TEXTE À LIRE
————

Engageons-nous donc sur cette voie et essayons de voir comment cette idéologie imprègne la société. Je pense par exemple à l’idéologie consensuelle qui va de pair avec cette culture du dialogue et de la négociation mise en évidence maintes fois par la sociologie contemporaine. L’autorité disparaissant, elle laisse la place à l’animateur consensuel, voire au manipulateur-récupérateur. Quant à l’homme moderne, il apprend à « surfer » sur les rapports de force et à sortir le maximum d’une négociation. Pris en défaut, il sait également sacrifier les principes et les idées au bon moment pour ne pas tout perdre.
Cet homme vit donc dans le mouvement, recomposant sans cesse le lien social en fonction de l’action-réaction. Dans le domaine politique, le même pragmatisme est érigé en idéal. Si au démarrage, l’utopie wienérienne est née en réaction à une conception nietzschéenne revue et corrigée par les nazis — Wiener insistant sur l’instauration d’un nouvel ordre social par le biais du dialogue et du consensus — n’aboutit-elle pas paradoxalement au pouvoir du meilleur communicant, du meilleur sophiste ?

————

Recopiez à l'identique le passage du texte sur l'idéologie consensuelle qui commence aux mots « Engageons-nous donc sur » et s'arrête après « pas tout perdre. ». Appuyez-vous uniquement sur le texte ci-dessus.

————

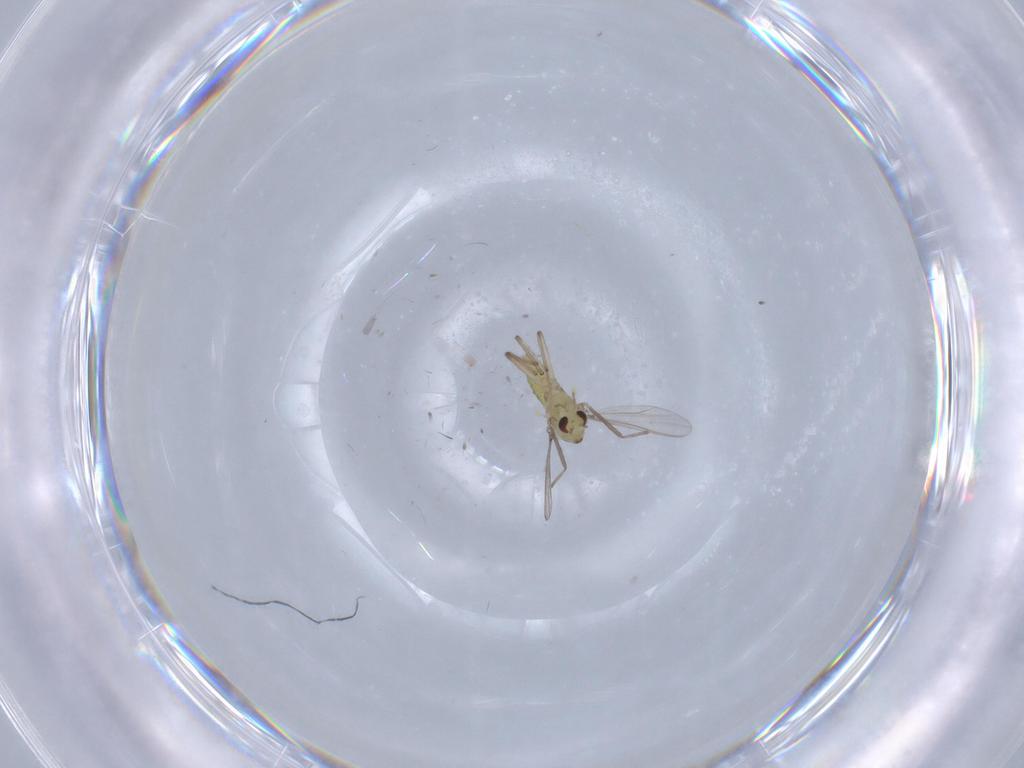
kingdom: Animalia
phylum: Arthropoda
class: Insecta
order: Diptera
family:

————

RÉPONSE
Engageons-nous donc sur cette voie et essayons de voir comment cette idéologie imprègne la société. Je pense par exemple à l’idéologie consensuelle qui va de pair avec cette culture du dialogue et de la négociation mise en évidence maintes fois par la sociologie contemporaine. L’autorité disparaissant, elle laisse la place à l’animateur consensuel, voire au manipulateur-récupérateur. Quant à l’homme moderne, il apprend à « surfer » sur les rapports de force et à sortir le maximum d’une négociation. Pris en défaut, il sait également sacrifier les principes et les idées au bon moment pour ne pas tout perdre.